Overcoming hurdles to translate phage research
Lead Research Organisation:
University of Leicester
Department Name: Genetics
Abstract
Antimicrobial resistance (AMR) is an increasing global health threat. In 2019, 4.95 million deaths were associated with bacterial AMR infections and annual death tolls worldwide are predicted to reach 10 million by 2050 unless interventions are taken. AMR in clinical settings is linked to antimicrobial use in animal production, where 70% of total antimicrobials manufactured are used. This is evidenced by high AMR levels in bacterial pathogens such as Salmonella which cause disease in livestock and foodborne illness in humans. Globally, Salmonella causes 93 million human infections every year, with poultry and swine being the main foodborne reservoirs, at 48% and 27% respectively. Salmonella infections are becoming increasingly resistant to antibiotics, and alternative treatments are urgently needed for animal infections in order to improve animal welfare, produce healthy food and prevent foodborne transmission. We have been developing bacteriophages (phages) as a new treatment and in this grant will carry out the work necessary to translate our laboratory and experimental trial work into products that can be developed for widespread agricultural use.
Phages are natural viruses that specifically kill bacteria. They are highly specific to bacteria, only affecting their targeted bacterial species so they can be developed as new medicines that maintain a healthy microbiome whilst treating disease. Phages have been identified by many, including the UK government and the World Health Organisation as having great potential to prevent and treat infections. We have robust data on the use of phages to treat Salmonella in poultry and swine in experimental settings. To translate this work to the widespread usage it is necessary to establish how to use phages most effectively, produce products at scale and how to effectively regulate their use.
The phage product we developed effectively kills the Salmonella strains that are commonly associated with poultry and swine, including those which are multi-drug resistant. This would benefit human and animal health, and improve food security and productivity. Our product uses two phages; SPFM10 and SPFM14. We showed that this combination effectively kills strains from the most prevalent UK Salmonella subgroups that cause infection in poultry and swine; in vitro and in vivo, and improves animal health and their productivity. To translate this to commercial veterinary products requires knowledge of parameters needed to scale up phage production. It also needs data on the optimal phage dosage, on all safety aspects of the final product and a clarification of regulatory pathways. Work resulting from this grant will overcome these barriers, and provide the foundation for our research to achieve commercial, economic and societal benefits.
Phages are natural viruses that specifically kill bacteria. They are highly specific to bacteria, only affecting their targeted bacterial species so they can be developed as new medicines that maintain a healthy microbiome whilst treating disease. Phages have been identified by many, including the UK government and the World Health Organisation as having great potential to prevent and treat infections. We have robust data on the use of phages to treat Salmonella in poultry and swine in experimental settings. To translate this work to the widespread usage it is necessary to establish how to use phages most effectively, produce products at scale and how to effectively regulate their use.

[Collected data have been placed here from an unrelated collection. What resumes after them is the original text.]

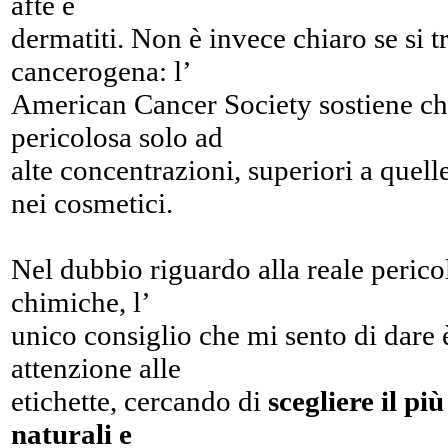
afte e
dermatiti. Non è invece chiaro se si tr
cancerogena: l’
American Cancer Society sostiene che
pericolosa solo ad
alte concentrazioni, superiori a quel
nei cosmetici.
Nel dubbio riguardo alla reale perico
chimiche, l’
unico consiglio che mi sento di dare 
attenzione alle
etichette, cercando di
scegliere il pi
naturali e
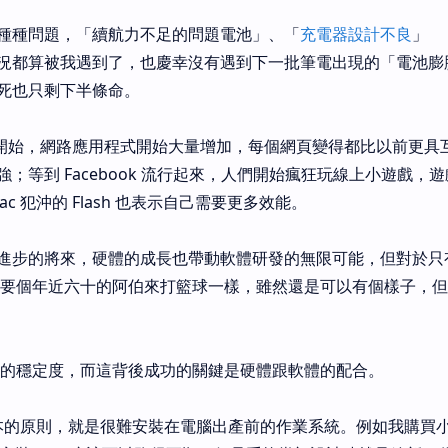
種種問題，「續航力不足的問題電池」、「
充電器設計不良
」
況都算被我遇到了，也慶幸沒有遇到下一批筆電出現的「電池膨
死也只剩下半條命。
.0 運動開始，網路應用程式開始大量增加，每個網頁變得都比以前更
；等到 Facebook 流行起來，人們開始瘋狂玩線上小遊戲，
c 犯沖的 Flash 也表示自己需要更多效能。
進步的將來，硬體的成長也帶動軟體研發的無限可能，但對於只
好比要個年近六十的阿伯來打籃球一樣，雖然還是可以有個樣子，
系統的穩定度，而這背後成功的關鍵是硬體跟軟體的配合。
個基本的原則，就是很難安裝在電腦出產前的作業系統。例如我購買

The phage product we developed effectively kills the Salmonella strains that are commonly associated with poultry and swine, including those which are multi-drug resistant. This would benefit human and animal health, and improve food security and productivity. Our product uses two phages; SPFM10 and SPFM14. We showed that this combination effectively kills strains from the most prevalent UK Salmonella subgroups that cause infection in poultry and swine; in vitro and in vivo, and improves animal health and their productivity. To translate this to commercial veterinary products requires knowledge of parameters needed to scale up phage production. It also needs data on the optimal phage dosage, on all safety aspects of the final product and a clarification of regulatory pathways. Work resulting from this grant will overcome these barriers, and provide the foundation for our research to achieve commercial, economic and societal benefits.